WARRANT OFFICER SEAN CHASE: 'Dec. 25: Just another day of soldiering'

It is the most sacred date on the Christian calendar for many Canadians, the most special holiday of the year. But if you are one of the 2,500 Canadian soldiers deployed in Afghanistan, Dec. 25 will be just another day at the office or in the field. There will be the requisite church services, dinners and the like, but there's not much that will be jolly about this year's Christmas.

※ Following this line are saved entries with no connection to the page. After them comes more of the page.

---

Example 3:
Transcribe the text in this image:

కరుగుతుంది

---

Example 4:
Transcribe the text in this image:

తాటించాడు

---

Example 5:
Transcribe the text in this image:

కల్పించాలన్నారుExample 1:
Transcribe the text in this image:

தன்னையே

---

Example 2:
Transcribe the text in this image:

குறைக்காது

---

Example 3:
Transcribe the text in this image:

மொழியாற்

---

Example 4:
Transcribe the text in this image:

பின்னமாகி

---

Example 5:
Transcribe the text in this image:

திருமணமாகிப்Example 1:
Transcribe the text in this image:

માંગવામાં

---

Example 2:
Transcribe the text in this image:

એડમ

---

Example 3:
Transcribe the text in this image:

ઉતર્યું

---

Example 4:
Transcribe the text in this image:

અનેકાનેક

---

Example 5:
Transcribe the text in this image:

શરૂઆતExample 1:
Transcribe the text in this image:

It doesn't even snow much in this part of Afghanistan. At least we had snow in Kabul, back in Christmas of 2003, at Camp Julien. Christmas Eve was marked that year by a fresh snowfall, just as it would have been back home in Canada. Impromptu snowball fights broke out around the camp. Inside, some gathered around the DVD player to watch A Christmas Carol -- the Alastair Sim version, of course. Others finished decorating the office, taking a precious few minutes out of a long mission to mark the Yuletide season. Midnight mass was held at 9 p.m. so that those who were on security patrol that night could attend. It was a solemn candlelight service, mixed with traditional carols and appropriate Bible verses.

The night was crisp and the sky dotted with constellations. Looking out at the mud-hut villages that surrounded Camp Julien, it was difficult not to feel that we were back in Bethlehem on that first Christmas night 2,000 years ago. The night's serenity was disrupted not by hosts of angels, but a bomb blast at the United Nations headquarters just up the road. It was a minor affair and fortunately no one was hurt. No casualties on that Christmas. Christmas Day was a low-key affair. A ball-hockey game was played in the afternoon, followed by the traditional men's Christmas dinner, where the officers served the junior ranks.

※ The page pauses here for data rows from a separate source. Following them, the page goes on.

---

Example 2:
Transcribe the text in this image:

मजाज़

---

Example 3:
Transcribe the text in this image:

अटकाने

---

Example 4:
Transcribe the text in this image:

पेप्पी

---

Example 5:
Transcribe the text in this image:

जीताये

Somehow, this Christmas will not be as festive. Kandahar does not have Kabul's snow-covered mountains. In the aftermath of a rainstorm, it resembles the filthy trenches of France's First World War "no man's land." For most, there has been one too many ramp ceremonies: 19 fallen comrades who will not see another Christmas.

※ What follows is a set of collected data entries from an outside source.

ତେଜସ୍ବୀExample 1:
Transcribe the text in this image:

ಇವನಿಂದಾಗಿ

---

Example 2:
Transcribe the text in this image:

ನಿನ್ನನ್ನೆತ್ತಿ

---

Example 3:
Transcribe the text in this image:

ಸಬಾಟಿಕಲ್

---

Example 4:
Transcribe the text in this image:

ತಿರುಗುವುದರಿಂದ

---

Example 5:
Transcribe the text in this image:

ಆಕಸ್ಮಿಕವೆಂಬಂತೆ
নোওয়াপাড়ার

Christmas will be sentimental for some. It will make soldiers' hearts tighten even more for family and friends. In the end, the only Christmas they want is climbing on board that plane for home.

Personnel file

Age: 37

Years in service: 21

Hometown: Petawawa, Ont.

Family status: Single.

Why did you sign up? "To serve my country."

If you weren't in the Canadian military, what would you like to be doing? "Working for a newspaper."

First thing you will do when you get home? "Have a delayed Christmas



*I did a search and didn't find this already posted, but if it is, my apologies.*


----------